И безграмотный Кузьмич смиренно покорялся грамотному Лупычу, а в настоящую минуту так даже чувствовал и милость, которую Федосей Лупыч хотел оказать Васе.
Между тем Вася с поникнутой головой, как озабоченный чиновник, и с красной азбукой, вместо портфеля, шел через двор. Тятя, как на смерть, вел его учиться, а мама, желая сердцем благословить его на доброе дело, с рукой, положенной на сердце, стояла в сенях за косяком, и одним глазом выглядывала на медленную походку сына, подумывая: «дай ты Господи, чтоб из этой науки вышло что-нибудь путное». – Ионовна, скорчившись, тоже посматривала из-за плеча мамы, как будто для пополнения картины, и даже на вопрос Анхимыча: «Чего это вы там рассматриваете?» – дрожащим голосом вывела грустно: «Да вон золотого Васеньку повел отец учиться».

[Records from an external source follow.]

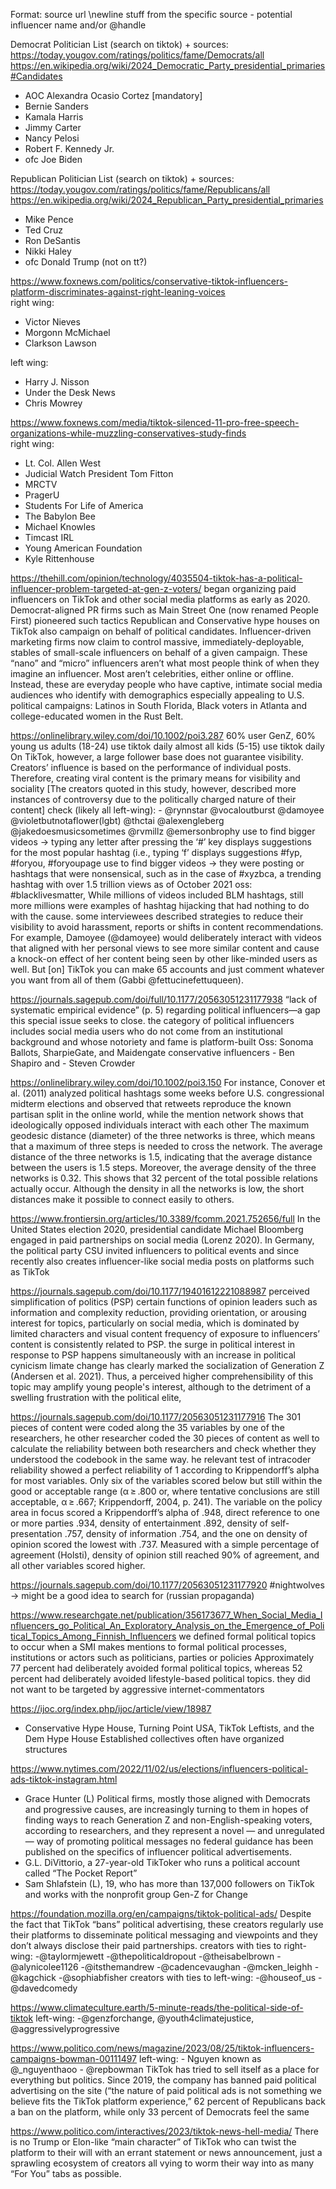 Format: source url \newline stuff from the specific source
	- potential influencer name and/or @handle



Democrat Politician List (search on tiktok) + sources:
https://today.yougov.com/ratings/politics/fame/Democrats/all
https://en.wikipedia.org/wiki/2024_Democratic_Party_presidential_primaries#Candidates
- AOC Alexandra Ocasio Cortez [mandatory]
- Bernie Sanders
- Kamala Harris
- Jimmy Carter
- Nancy Pelosi
- Robert F. Kennedy Jr.
- ofc Joe Biden


Republican Politician List (search on tiktok) + sources:
https://today.yougov.com/ratings/politics/fame/Republicans/all
https://en.wikipedia.org/wiki/2024_Republican_Party_presidential_primaries
- Mike Pence
- Ted Cruz
- Ron DeSantis
- Nikki Haley
- ofc Donald Trump (not on tt?)


https://www.foxnews.com/politics/conservative-tiktok-influencers-platform-discriminates-against-right-leaning-voices \
right wing:
 - Victor Nieves
 - Morgonn McMichael
 - Clarkson Lawson

left wing:
 - Harry J. Nisson
 - Under the Desk News
 - Chris Mowrey

https://www.foxnews.com/media/tiktok-silenced-11-pro-free-speech-organizations-while-muzzling-conservatives-study-finds \
right wing:
 - Lt. Col. Allen West
 - Judicial Watch President Tom Fitton
 - MRCTV
 - PragerU
 - Students For Life of America
 - The Babylon Bee
 - Michael Knowles
 - Timcast IRL
 - Young American Foundation
 - Kyle Rittenhouse

https://thehill.com/opinion/technology/4035504-tiktok-has-a-political-influencer-problem-targeted-at-gen-z-voters/
began organizing paid influencers on TikTok and other social media platforms as early as 2020. Democrat-aligned PR firms such as Main Street One (now renamed People First) pioneered such tactics
Republican and Conservative hype houses on TikTok also campaign on behalf of political candidates. 
Influencer-driven marketing firms now claim to control massive, immediately-deployable, stables of small-scale influencers on behalf of a given campaign. These “nano” and “micro” influencers aren’t what most people think of when they imagine an influencer. Most aren’t celebrities, either online or offline. Instead, these are everyday people who have captive, intimate social media audiences who identify with demographics especially appealing to U.S. political campaigns: Latinos in South Florida, Black voters in Atlanta and college-educated women in the Rust Belt. 


https://onlinelibrary.wiley.com/doi/10.1002/poi3.287
60% user GenZ, 60% young us adults (18-24) use tiktok daily
almost all kids (5-15) use tiktok daily
On TikTok, however, a large follower base does not guarantee visibility. Creators’ influence is based on the performance of individual posts. Therefore, creating viral content is the primary means for visibility and sociality
[The creators quoted in this study, however, described more instances of controversy due to the politically charged nature of their content]
check (likely all left-wing): - @rynnstar @vocaloutburst @damoyee @violetbutnotaflower(lgbt) @thctai @alexengleberg @jakedoesmusicsometimes @rvmillz @emersonbrophy
use to find bigger videos -> typing any letter after pressing the ‘#’ key displays suggestions for the most popular hashtag (i.e., typing ‘f’ displays suggestions #fyp, #foryou, #foryoupage
use to find bigger videos -> they were posting or hashtags that were nonsensical, such as in the case of #xyzbca, a trending hashtag with over 1.5 trillion views as of October 2021
oss: #blacklivesmatter, While millions of videos included BLM hashtags, still more millions were examples of hashtag hijacking that had nothing to do with the cause.
some interviewees described strategies to reduce their visibility to avoid harassment, reports or shifts in content recommendations. For example, Damoyee (@damoyee) would deliberately interact with videos that aligned with her personal views to see more similar content and cause a knock-on effect of her content being seen by other like-minded users as well.
But [on] TikTok you can make 65 accounts and just comment whatever you want from all of them (Gabbi @fettucinefettuqueen).

https://journals.sagepub.com/doi/full/10.1177/20563051231177938
“lack of systematic empirical evidence” (p. 5) regarding political influencers—a gap this special issue seeks to close.
the category of political influencers includes social media users who do not come from an institutional background and whose notoriety and fame is platform-built
Oss: Sonoma Ballots, SharpieGate, and Maidengate
conservative influencers - Ben Shapiro and - Steven Crowder

https://onlinelibrary.wiley.com/doi/10.1002/poi3.150
For instance, Conover et al. (2011) analyzed political hashtags some weeks before U.S. congressional midterm elections and observed that retweets reproduce the known partisan split in the online world, while the mention network shows that ideologically opposed individuals interact with each other
The maximum geodesic distance (diameter) of the three networks is three, which means that a maximum of three steps is needed to cross the network. The average distance of the three networks is 1.5, indicating that the average distance between the users is 1.5 steps. Moreover, the average density of the three networks is 0.32. This shows that 32 percent of the total possible relations actually occur. Although the density in all the networks is low, the short distances make it possible to connect easily to others.

https://www.frontiersin.org/articles/10.3389/fcomm.2021.752656/full
In the United States election 2020, presidential candidate Michael Bloomberg engaged in paid partnerships on social media (Lorenz 2020). In Germany, the political party CSU invited influencers to political events and since recently also creates influencer-like social media posts on platforms such as TikTok

https://journals.sagepub.com/doi/10.1177/19401612221088987
perceived simplification of politics (PSP)  certain functions of opinion leaders such as information and complexity reduction, providing orientation, or arousing interest for topics, particularly on social media, which is dominated by limited characters and visual content
frequency of exposure to influencers’ content is consistently related to PSP.
the surge in political interest in response to PSP happens simultaneously with an increase in political cynicism limate change has clearly marked the socialization of Generation Z (Andersen et al. 2021). Thus, a perceived higher comprehensibility of this topic may amplify young people's interest, although to the detriment of a swelling frustration with the political elite,

https://journals.sagepub.com/doi/10.1177/20563051231177916
The 301 pieces of content were coded along the 35 variables by one of the researchers, he other researcher coded the 30 pieces of content as well to calculate the reliability between both researchers and check whether they understood the codebook in the same way. he relevant test of intracoder reliability showed a perfect reliability of 1 according to Krippendorff’s alpha for most variables. Only six of the variables scored below but still within the good or acceptable range (α ≥ .800 or, where tentative conclusions are still acceptable, α ≥ .667; Krippendorff, 2004, p. 241). The variable on the policy area in focus scored a Krippendorff’s alpha of .948, direct reference to one or more parties .934, density of entertainment .892, density of self-presentation .757, density of information .754, and the one on density of opinion scored the lowest with .737. Measured with a simple percentage of agreement (Holsti), density of opinion still reached 90% of agreement, and all other variables scored higher.

https://journals.sagepub.com/doi/10.1177/20563051231177920
#nightwolves -> might be a good idea to search for (russian propaganda)

https://www.researchgate.net/publication/356173677_When_Social_Media_Influencers_go_Political_An_Exploratory_Analysis_on_the_Emergence_of_Political_Topics_Among_Finnish_Influencers
we defined formal political topics to occur when a SMI makes mentions to formal political processes, institutions or actors such as politicians, parties or policies
Approximately 77 percent had deliberately avoided formal political topics, whereas 52 percent had deliberately avoided lifestyle-based political topics. they did not want to be targeted by aggressive internet-commentators

https://ijoc.org/index.php/ijoc/article/view/18987
- Conservative Hype House, Turning Point USA, TikTok Leftists, and the Dem Hype House
Established collectives often have organized structures

https://www.nytimes.com/2022/11/02/us/elections/influencers-political-ads-tiktok-instagram.html
- Grace Hunter (L)
Political firms, mostly those aligned with Democrats and progressive causes, are increasingly turning to them in hopes of finding ways to reach Generation Z and non-English-speaking voters, according to researchers, and they represent a novel — and unregulated — way of promoting political messages
no federal guidance has been published on the specifics of influencer political advertisements. 
- G.L. DiVittorio, a 27-year-old TikToker who runs a political account called “The Pocket Report” 
- Sam Shlafstein (L), 19, who has more than 137,000 followers on TikTok and works with the nonprofit group Gen-Z for Change

https://foundation.mozilla.org/en/campaigns/tiktok-political-ads/
Despite the fact that TikTok “bans” political advertising, these creators regularly use their platforms to disseminate political messaging and viewpoints and they don’t always disclose their paid partnerships.
creators with ties to right-wing: -@taylormjewett -@thepoliticaldropout -@theisabelbrown -@alynicolee1126 -@itsthemandrew -@cadencevaughan -@mcken_leighh -@kagchick -@sophiabfisher
creators with ties to left-wing: -@houseof_us -@davedcomedy 

https://www.climateculture.earth/5-minute-reads/the-political-side-of-tiktok
left-wing: -@genzforchange, @youth4climatejustice, @aggressivelyprogressive 

https://www.politico.com/news/magazine/2023/08/25/tiktok-influencers-campaigns-bowman-00111497
left-wing: - Nguyen known as @_nguyenthaoo 
	   - @repbowman
TikTok has tried to sell itself as a place for everything but politics. Since 2019, the company has banned paid political advertising on the site (“the nature of paid political ads is not something we believe fits the TikTok platform experience,”
62 percent of Republicans back a ban on the platform, while only 33 percent of Democrats feel the same

https://www.politico.com/interactives/2023/tiktok-news-hell-media/
There is no Trump or Elon-like “main character” of TikTok who can twist the platform to their will with an errant statement or news announcement, just a sprawling ecosystem of creators all vying to worm their way into as many “For You” tabs as possible.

А между тем Вася уже тяжеловесно ступил на то крыльцо парадное, на которое сразу и весело вбегал когда-то. Когда-то само бежалось потому, что Вася бежал туда, чтобы поиграть с Жужуткой, получать конфетку, напиться кофею и с удовольствием поглазеть на светлые барские хоромы да послушать приятных барских речей. А теперь? Ну, теперь не бежится. Ноги подкашиваются, когда задумывается Вася о том, что он идет учиться.
А кажется самое обыкновенное явление в жизни человеческой – учиться, и если разобрать подробно жизнь человека, так мы придем к такому заключению, что он от первой минуты его рождения до последней его минуты на земле – всю жизнь учится. Что же это такое значит, что ребенку не хотелось учиться?